Goldman Sachs has expressed strong bullish sentiment toward the copper market in its latest research report while warning that aluminum prices are overvalued in the near term.
The investment bank reassessed the long-term outlook for copper and aluminum, raising its 2035 copper price forecast to $15,000 per ton—significantly above the market consensus of $10,900 per ton. Goldman's new "long-term copper incentive curve" pricing model indicates that copper prices will remain capped below $11,000 per ton in 2026-2027 due to a slight market surplus. However, supply deficits are expected later this decade due to resource constraints and growing demand in key sectors.
Meanwhile, Goldman maintains a bearish stance on aluminum, forecasting prices to drop to $2,350 per ton by Q4 2026 and not recovering to current levels until the early next decade. The bank expects new supply to push the market into surplus, noting that while aluminum demand will benefit from similar drivers as copper and substitution effects, it won't face the same resource limitations.
**Copper: Supply Constraints to Drive Post-2028 Price Surge** Goldman's innovative pricing model suggests higher copper prices, incorporating factors like scrap recycling, substitution effects, mine life extensions, and adjustments for stalled and emerging projects. The bank slightly raised its 2026 copper price forecast to $10,500 per ton (below consensus) but highlighted a more bullish long-term view: $15,000 per ton by 2035 ($11,500 in 2025 dollars or $5.20/lb), well above market expectations. Forecasts for 2029 and 2030 were also lifted to $12,000 and $12,250 per ton, respectively.

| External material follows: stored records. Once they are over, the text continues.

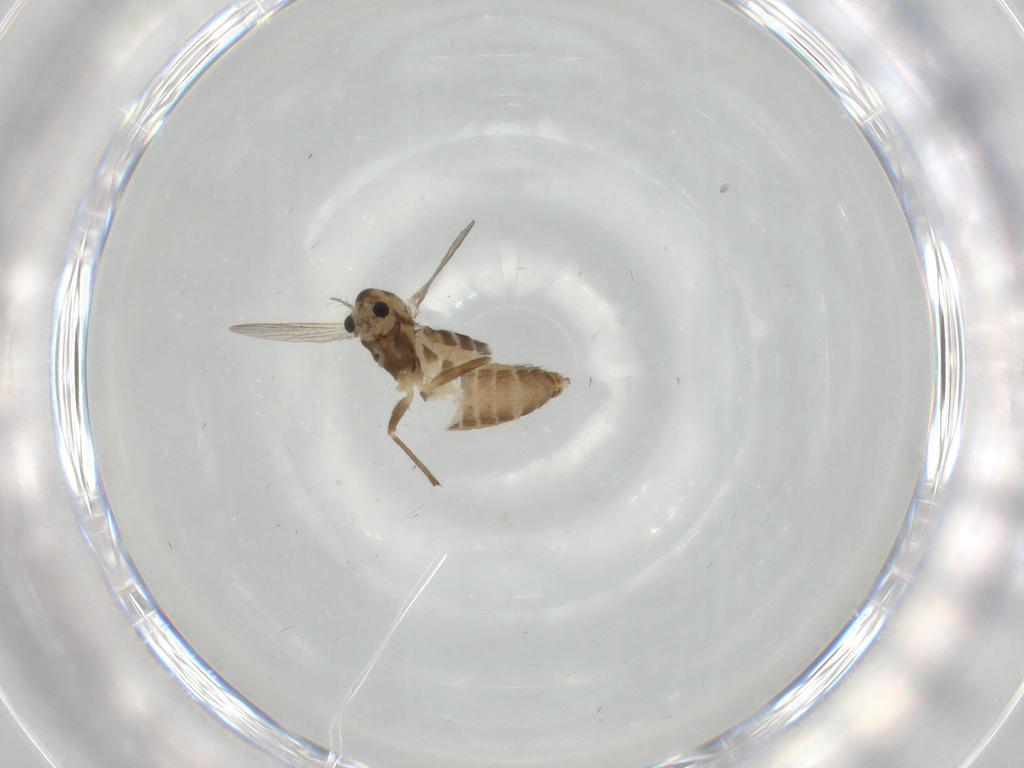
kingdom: Animalia
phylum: Arthropoda
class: Insecta
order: Diptera
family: Chironomidae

Three key factors underpin Goldman's projected copper supply gap: 1. **Slower-than-expected mine depletion but rising long-term costs**: While 2024 output exceeded 2014 forecasts due to extended mine lives, ore grades have fallen 25%, requiring 33% more ore to produce the same copper volume and driving up operating costs. 2. **Congo’s growth faces limits**: Despite accounting for 14% of global production (8% of reserves), Congo’s potential 500kt output increase is constrained by geopolitical tensions, low exploration spending, and Africa’s limited undiscovered copper resources (just 5% globally). 3. **Aluminum substitution dampens copper demand**: A $1,000/t copper-aluminum price gap boosts net substitution by 0.1%, reducing refined copper demand by 175kt by 2035.

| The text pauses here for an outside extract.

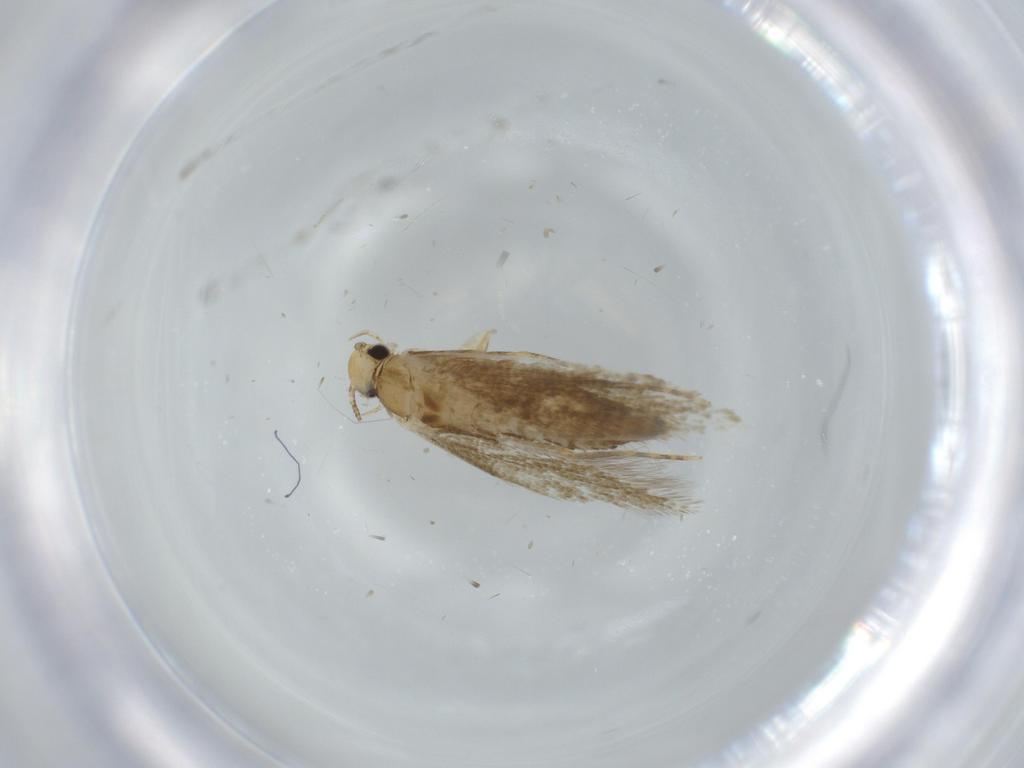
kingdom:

Goldman’s scrap supply model suggests a ~75% post-consumer recycling rate ceiling, with a 10% price hike raising recycling by 0.8%—though diminishing near 80%. At $12,250/t (2030 forecast), a 12.5% price increase would lift recycling by 2%, adding 350kt annually.
**Aluminum: Overpriced Now, Supply Growth to Weigh** Goldman expects aluminum prices to fall to $2,350/t by late 2026 as new supply creates a surplus, with a recovery only by the early 2030s. Long-term, prices are projected at $2,900–3,400/t (2025 dollars: ~$2,600/t) for 2030–2035. Unlike copper’s global resource crunch, aluminum faces regional power constraints: - Power (35% of operating costs) remains a hurdle, with producers in Europe and North America struggling to secure long-term contracts below $50/MWh. - New supply may rely on cheap coal power ($40–60/MWh), placing capacity in the cost curve’s second quartile. Prices of ~$2,500/t (2025 dollars) could incentivize new projects in India/Indonesia by 2026–2030, rising to ~$2,600/t for frontier regions by 2030–2035. This would lift the copper-aluminum price ratio from 3.8:1 (2025) to 4.4:1 by 2035.
Global aluminum output is forecast to grow by ~13Mt from 2025–2035, with Central Asia, Iran, and sub-Saharan Africa emerging as new hubs. Projects include China’s East Hope Group’s $12B Kazakhstan aluminum complex and Yunnan Construction’s Tajikistan exploration.